:: Task objective ::
When copying the listing below, skip every picture and keep each word as it stands.

:: Dataset section ::
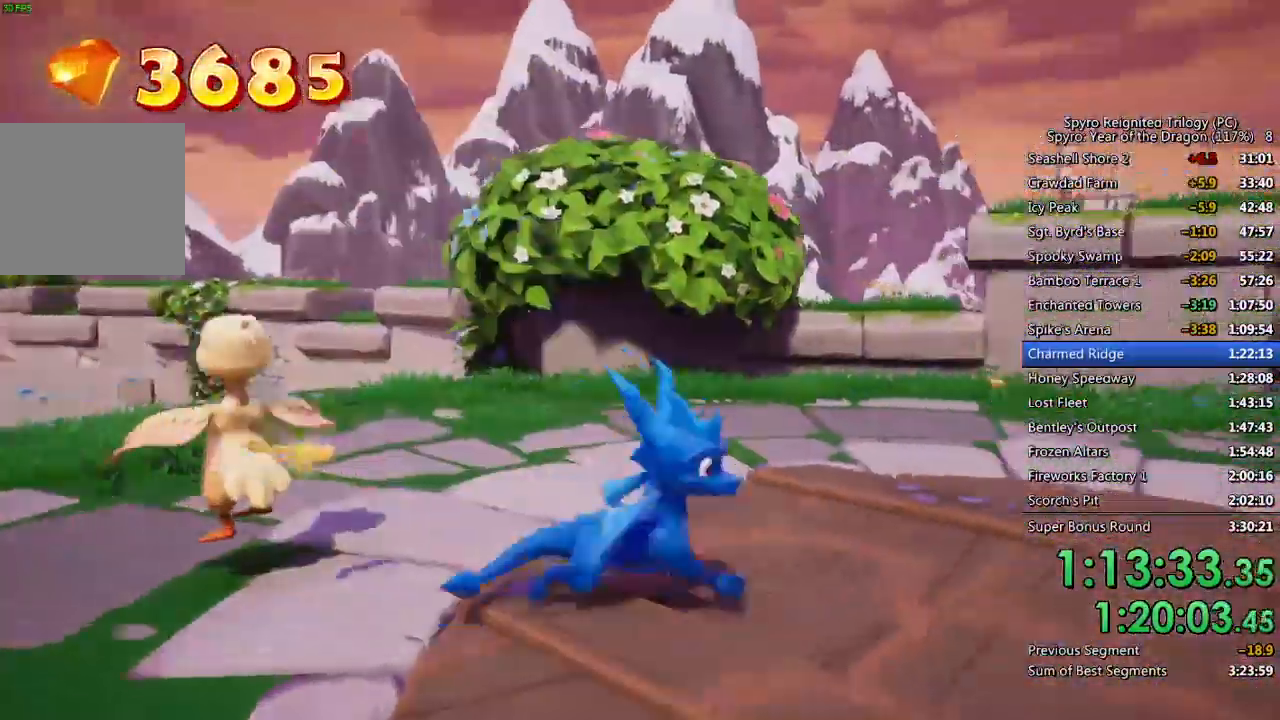
{"buttons": ["SQUARE"], "left_stick": "up-left", "right_stick": "center", "events": [[33, "L2", "down"], [83, "left_stick", "up-right"], [167, "right_stick", "center"], [200, "L2", "up"], [283, "SQUARE", "down"], [317, "left_stick", "up-left"]]}
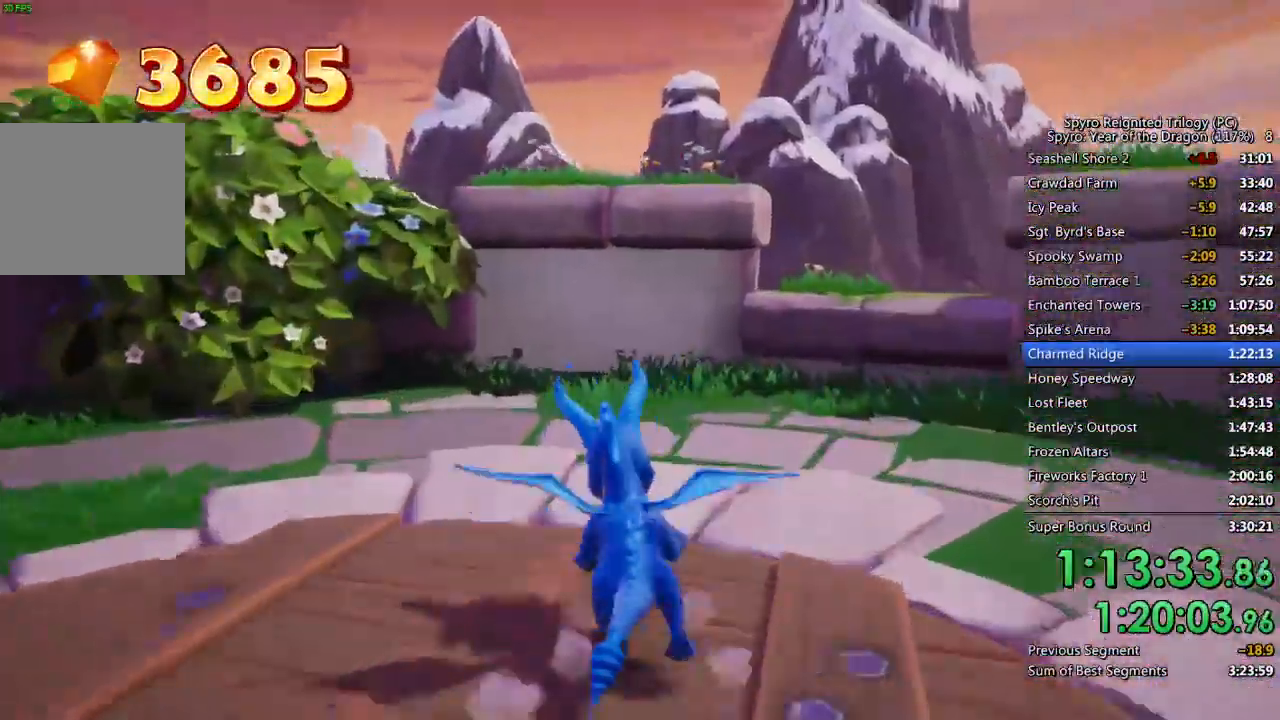
{"buttons": ["CROSS"], "left_stick": "up-right", "right_stick": "down", "events": [[117, "left_stick", "up"], [133, "SQUARE", "up"], [233, "left_stick", "up-right"], [233, "right_stick", "down"], [300, "CROSS", "down"]]}
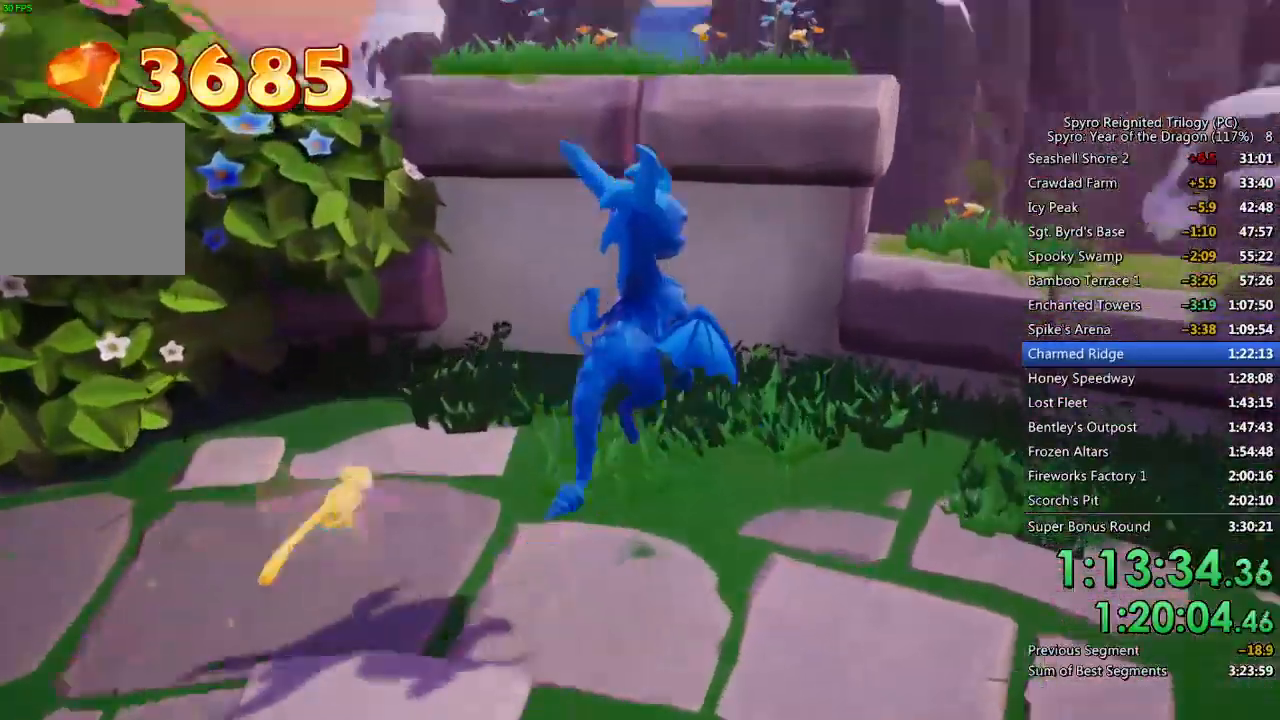
{"buttons": [], "left_stick": "up-right", "right_stick": "center", "events": [[117, "right_stick", "center"], [217, "CROSS", "up"]]}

:: Answer space ::
{"buttons": ["SQUARE"], "left_stick": "up-left", "right_stick": "center", "events": [[33, "L2", "down"], [83, "left_stick", "up-right"], [167, "right_stick", "center"], [200, "L2", "up"], [283, "SQUARE", "down"], [317, "left_stick", "up-left"]]}
{"buttons": ["CROSS"], "left_stick": "up-right", "right_stick": "down", "events": [[117, "left_stick", "up"], [133, "SQUARE", "up"], [233, "left_stick", "up-right"], [233, "right_stick", "down"], [300, "CROSS", "down"]]}
{"buttons": [], "left_stick": "up-right", "right_stick": "center", "events": [[117, "right_stick", "center"], [217, "CROSS", "up"]]}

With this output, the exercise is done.